Apple releasing a Python SDK for Mac's on-device LLM quietly while everyone watched the Perplexity and Notion announcements - that's the kind of news that ages well.
The shift from CLI-based agents to agents that use the computer like a human is obvious in retrospect but took longer than expected to get to actual products. What I keep wondering about the computer-use approach: it adds a layer of latency and failure modes that CLI avoids entirely. For tasks where the app has an API, going visual seems like the wrong abstraction. But for everything else, it might be the only path to general usefulness.
Your point about "Hey I’m Ben" resonates with what I've been seeing in production systems.
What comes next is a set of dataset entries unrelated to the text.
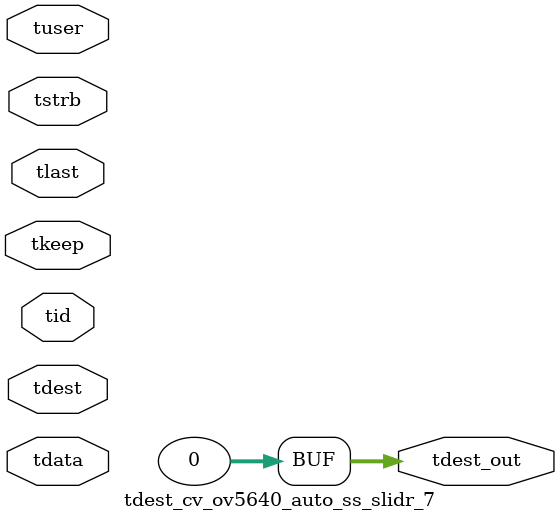
<source format=v>


`timescale 1ps/1ps

module tdest_cv_ov5640_auto_ss_slidr_7 #
(
parameter C_S_AXIS_TDATA_WIDTH = 32,
parameter C_S_AXIS_TUSER_WIDTH = 0,
parameter C_S_AXIS_TID_WIDTH   = 0,
parameter C_S_AXIS_TDEST_WIDTH = 0,
parameter C_M_AXIS_TDEST_WIDTH = 32
)
(
input  [(C_S_AXIS_TDATA_WIDTH == 0 ? 1 : C_S_AXIS_TDATA_WIDTH)-1:0     ] tdata,
input  [(C_S_AXIS_TUSER_WIDTH == 0 ? 1 : C_S_AXIS_TUSER_WIDTH)-1:0     ] tuser,
input  [(C_S_AXIS_TID_WIDTH   == 0 ? 1 : C_S_AXIS_TID_WIDTH)-1:0       ] tid,
input  [(C_S_AXIS_TDEST_WIDTH == 0 ? 1 : C_S_AXIS_TDEST_WIDTH)-1:0     ] tdest,
input  [(C_S_AXIS_TDATA_WIDTH/8)-1:0 ] tkeep,
input  [(C_S_AXIS_TDATA_WIDTH/8)-1:0 ] tstrb,
input                                                                    tlast,
output [C_M_AXIS_TDEST_WIDTH-1:0] tdest_out
);

assign tdest_out = {1'b0};

endmodule


</source>
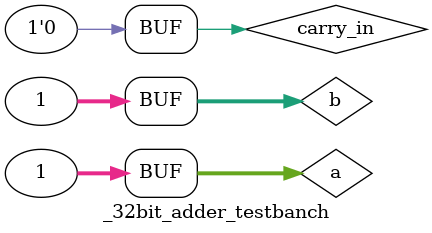
<source format=v>
`define DELAY 20
module _32bit_adder_testbanch();
reg [31:0] a, b;
reg carry_in;
wire [31:0] sum;
wire carry_out;

// TTT stands for twenty two bit adder testbench
_32bit_adder TTT(sum, carry_out, a, b, carry_in);

initial begin
a = 32'hFFFFFFFF; b = 32'hFFFFFFFF; carry_in = 1'b0;
#`DELAY;
a = 32'h05453FAF; b = 32'h00000001; carry_in = 1'b1;
#`DELAY;
a = 32'h00000001; b = 32'h00000001; carry_in = 1'b1;
#`DELAY;
a = 32'h00000001; b = 32'h00000001; carry_in = 1'b0;
end

initial
begin
$monitor("time = %2d, a =%8h, b=%8h, carry_in=%1b, sum=%8h, carry_out=%1b", $time, a, b, carry_in, sum, carry_out);
end
 
endmodule   
</source>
The gap between the theory and what actually ships is where most teams struggle, especially around reliability.
Apple releasing a Python SDK for Mac's on-device LLM quietly while everyone watched the Perplexity and Notion announcements - that's the kind of news that ages well.
The shift from CLI-based agents to agents that use the computer like a human is obvious in retrospect but took longer than expected to get to actual products. What I keep wondering about the computer-use approach: it adds a layer of latency and failure modes that CLI avoids entirely. For tasks where the app has an API, going visual seems like the wrong abstraction. But for everything else, it might be the only path to general usefulness.
Cursor video demos are HUGE. That’s the big bottleneck for parallel agent orchestration, testing/validation. I hope Codex follows suit
OpenClaw was the proof of concept no one asked for and everyone needed. All the tech were already there waiting for someone to stitch them together.
The feature race is visible. The governance readiness isn't.
Your point about "Hey I’m Ben" resonates with what I've been seeing in production systems. The gap between the theory and what actually ships is where most teams struggle, especially around reliability.